THE PROBLEM
An exact copy of all the lines below is required, with every image left out.
=======
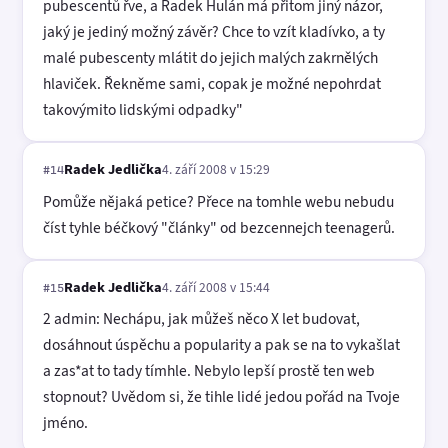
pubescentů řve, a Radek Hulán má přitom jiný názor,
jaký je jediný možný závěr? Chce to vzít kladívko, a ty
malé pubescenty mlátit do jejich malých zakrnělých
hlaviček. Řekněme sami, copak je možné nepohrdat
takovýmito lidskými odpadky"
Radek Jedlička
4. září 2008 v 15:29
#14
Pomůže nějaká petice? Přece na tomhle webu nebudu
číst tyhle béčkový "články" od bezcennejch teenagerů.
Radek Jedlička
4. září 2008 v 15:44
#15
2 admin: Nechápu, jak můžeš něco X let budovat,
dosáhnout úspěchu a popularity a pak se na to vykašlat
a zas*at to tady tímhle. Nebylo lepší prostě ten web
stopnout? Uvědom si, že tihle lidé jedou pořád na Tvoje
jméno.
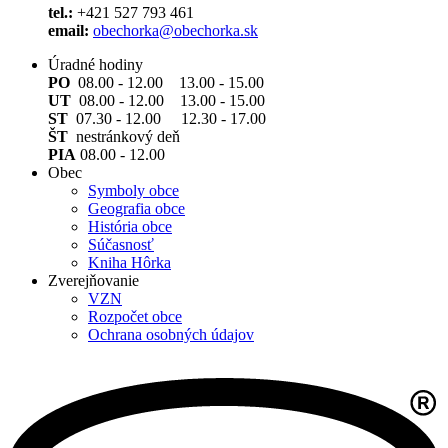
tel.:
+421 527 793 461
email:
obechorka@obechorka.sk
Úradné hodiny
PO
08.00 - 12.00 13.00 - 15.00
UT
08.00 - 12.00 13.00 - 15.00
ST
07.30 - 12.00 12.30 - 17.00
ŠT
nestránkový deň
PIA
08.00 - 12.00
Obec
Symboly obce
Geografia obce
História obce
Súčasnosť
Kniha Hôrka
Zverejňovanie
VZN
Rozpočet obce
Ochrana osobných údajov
=======
ANSWER SECTION
pubescentů řve, a Radek Hulán má přitom jiný názor,
jaký je jediný možný závěr? Chce to vzít kladívko, a ty
malé pubescenty mlátit do jejich malých zakrnělých
hlaviček. Řekněme sami, copak je možné nepohrdat
takovýmito lidskými odpadky"
Radek Jedlička
4. září 2008 v 15:29
#14
Pomůže nějaká petice? Přece na tomhle webu nebudu
číst tyhle béčkový "články" od bezcennejch teenagerů.
Radek Jedlička
4. září 2008 v 15:44
#15
2 admin: Nechápu, jak můžeš něco X let budovat,
dosáhnout úspěchu a popularity a pak se na to vykašlat
a zas*at to tady tímhle. Nebylo lepší prostě ten web
stopnout? Uvědom si, že tihle lidé jedou pořád na Tvoje
jméno.
tel.:
+421 527 793 461
email:
obechorka@obechorka.sk
Úradné hodiny
PO
08.00 - 12.00 13.00 - 15.00
UT
08.00 - 12.00 13.00 - 15.00
ST
07.30 - 12.00 12.30 - 17.00
ŠT
nestránkový deň
PIA
08.00 - 12.00
Obec
Symboly obce
Geografia obce
História obce
Súčasnosť
Kniha Hôrka
Zverejňovanie
VZN
Rozpočet obce
Ochrana osobných údajov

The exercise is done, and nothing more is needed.